If you come across a downed power line, leave the area and report it immediately by calling 800-895-1999. Never approach a downed power line. Always assume that they are energized and extremely dangerous. Touching a live line or anything near it, such as a fence, puddle, car, etc., can cause electrocution. This could result in serious injury and even death.
If a power line has fallen onto a vehicle, stay away and seek help right away by calling 911. If you are in the vehicle, wait inside the vehicle until help arrives. You are safe from electrical shock as long as you stay inside the vehicle. If you must leave the vehicle due to fire or other life-threatening reasons, leap clear of the vehicle, landing with both feet together. Don't hold the door while leaping and once on the ground, hop or shuffle away. Do not run.
Turn off appliances and other electrical equipment, including air conditioning, to avoid a high load on the system once electricity is restored. Leave one light switch turned, on so you’ll know when power has been restored.
If you need to cook during an outage, use a properly vented fireplace, a camp stove, or a can of Sterno. Be sure that there is adequate ventilation and never use charcoal indoors. If you have a natural gas stove or oven without an electric ignition, you can use that as well.
If using a space heater, take care to ensure safety, as thousands of home fires are attributed to heating equipment each year. When using a space heater, make sure the heater has the label showing it is listed by a recognized testing laboratory and read the manufacturer’s instructions and warning labels. You should also inspect heaters for cracked or broken plugs and connections. Don’t use it if they are frayed, worn, or damaged. Never leave a space heater unattended. Turn it off when leaving a room and don’t go to sleep with a space heater on.
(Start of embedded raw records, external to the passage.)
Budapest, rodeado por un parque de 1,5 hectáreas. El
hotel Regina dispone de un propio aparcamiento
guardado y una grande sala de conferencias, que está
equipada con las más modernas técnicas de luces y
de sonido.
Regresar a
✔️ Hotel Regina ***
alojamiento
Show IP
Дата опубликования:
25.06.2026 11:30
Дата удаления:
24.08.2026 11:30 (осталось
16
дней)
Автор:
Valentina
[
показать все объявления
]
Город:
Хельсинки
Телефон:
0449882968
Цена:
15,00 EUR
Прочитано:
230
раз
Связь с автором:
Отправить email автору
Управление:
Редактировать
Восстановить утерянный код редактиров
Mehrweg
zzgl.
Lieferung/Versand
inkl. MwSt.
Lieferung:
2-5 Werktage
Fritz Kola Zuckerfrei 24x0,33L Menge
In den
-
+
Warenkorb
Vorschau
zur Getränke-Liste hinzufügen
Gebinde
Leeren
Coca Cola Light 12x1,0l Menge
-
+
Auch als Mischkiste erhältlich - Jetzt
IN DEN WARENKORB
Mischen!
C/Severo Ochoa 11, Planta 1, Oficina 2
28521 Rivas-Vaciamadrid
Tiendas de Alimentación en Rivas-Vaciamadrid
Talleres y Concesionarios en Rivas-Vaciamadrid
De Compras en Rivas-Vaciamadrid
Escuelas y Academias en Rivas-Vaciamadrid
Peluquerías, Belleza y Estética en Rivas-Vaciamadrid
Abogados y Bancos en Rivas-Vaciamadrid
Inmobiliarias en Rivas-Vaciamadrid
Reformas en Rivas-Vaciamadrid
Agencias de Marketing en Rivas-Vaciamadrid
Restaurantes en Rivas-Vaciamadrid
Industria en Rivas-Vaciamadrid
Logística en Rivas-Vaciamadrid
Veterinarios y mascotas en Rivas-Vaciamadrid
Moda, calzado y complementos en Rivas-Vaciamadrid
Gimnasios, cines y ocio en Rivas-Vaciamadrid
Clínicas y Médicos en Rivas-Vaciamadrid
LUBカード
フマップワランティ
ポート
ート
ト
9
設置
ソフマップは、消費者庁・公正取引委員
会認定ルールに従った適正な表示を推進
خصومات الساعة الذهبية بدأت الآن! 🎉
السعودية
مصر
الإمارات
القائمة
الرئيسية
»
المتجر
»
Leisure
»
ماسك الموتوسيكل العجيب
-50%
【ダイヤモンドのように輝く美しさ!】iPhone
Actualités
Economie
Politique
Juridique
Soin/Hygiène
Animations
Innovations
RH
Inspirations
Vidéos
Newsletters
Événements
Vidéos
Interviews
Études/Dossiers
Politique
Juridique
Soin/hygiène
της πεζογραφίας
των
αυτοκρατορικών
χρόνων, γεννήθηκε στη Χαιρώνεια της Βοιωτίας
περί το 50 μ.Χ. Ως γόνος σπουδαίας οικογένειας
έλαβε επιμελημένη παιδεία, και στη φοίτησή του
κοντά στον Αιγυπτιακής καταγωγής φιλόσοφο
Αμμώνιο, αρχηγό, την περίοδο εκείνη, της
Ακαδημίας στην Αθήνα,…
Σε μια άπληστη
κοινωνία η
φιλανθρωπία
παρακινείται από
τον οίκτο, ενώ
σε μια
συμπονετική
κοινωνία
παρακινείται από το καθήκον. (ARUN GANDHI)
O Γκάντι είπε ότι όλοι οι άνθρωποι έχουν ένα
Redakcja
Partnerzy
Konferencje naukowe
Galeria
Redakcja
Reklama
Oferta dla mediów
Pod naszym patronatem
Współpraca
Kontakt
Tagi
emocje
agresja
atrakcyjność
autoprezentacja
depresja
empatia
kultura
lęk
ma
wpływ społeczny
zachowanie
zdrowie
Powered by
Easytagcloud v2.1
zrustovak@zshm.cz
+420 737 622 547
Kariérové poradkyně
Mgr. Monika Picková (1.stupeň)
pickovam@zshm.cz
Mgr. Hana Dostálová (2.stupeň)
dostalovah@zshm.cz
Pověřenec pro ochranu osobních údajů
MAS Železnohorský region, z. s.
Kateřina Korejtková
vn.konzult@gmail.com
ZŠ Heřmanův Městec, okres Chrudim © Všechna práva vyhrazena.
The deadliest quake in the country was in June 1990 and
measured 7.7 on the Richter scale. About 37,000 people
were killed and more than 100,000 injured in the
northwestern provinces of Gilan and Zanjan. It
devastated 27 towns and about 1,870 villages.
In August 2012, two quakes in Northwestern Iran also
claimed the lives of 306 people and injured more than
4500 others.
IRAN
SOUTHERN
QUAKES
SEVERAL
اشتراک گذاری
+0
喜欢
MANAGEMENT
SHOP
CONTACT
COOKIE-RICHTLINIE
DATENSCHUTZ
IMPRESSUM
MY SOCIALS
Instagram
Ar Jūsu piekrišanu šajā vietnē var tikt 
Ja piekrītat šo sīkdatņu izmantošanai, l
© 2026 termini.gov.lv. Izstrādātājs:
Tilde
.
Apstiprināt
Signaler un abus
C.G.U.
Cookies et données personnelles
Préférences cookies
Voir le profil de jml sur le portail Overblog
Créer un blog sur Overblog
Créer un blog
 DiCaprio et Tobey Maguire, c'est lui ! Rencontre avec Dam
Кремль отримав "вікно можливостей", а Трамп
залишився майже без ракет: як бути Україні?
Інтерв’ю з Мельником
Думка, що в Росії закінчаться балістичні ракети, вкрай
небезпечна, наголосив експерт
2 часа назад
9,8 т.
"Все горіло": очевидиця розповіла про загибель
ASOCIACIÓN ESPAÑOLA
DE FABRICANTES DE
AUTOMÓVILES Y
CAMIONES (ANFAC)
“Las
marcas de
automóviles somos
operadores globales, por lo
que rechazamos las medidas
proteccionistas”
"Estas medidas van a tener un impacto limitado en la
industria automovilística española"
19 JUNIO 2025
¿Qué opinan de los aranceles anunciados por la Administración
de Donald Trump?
Improper installation and use of standby generators may violate state or local electrical codes and can severely endanger those working to restore your power. During power outages, our crews work from maps to locate disconnects. Improperly connected generators may re-energize lines that otherwise would be off, creating "back feed." Back feed occurs when electric power is introduced to the utility's power lines from generators with faulty connections. In the case of back feed, lines expected to be de-energized are in fact live, and it could potentially electrocute crew members attempting to make repairs.
Rather than crank up your heat in the winter, keep your thermostat at a moderate level and bundle up. (Who doesn't love fuzzy slippers?)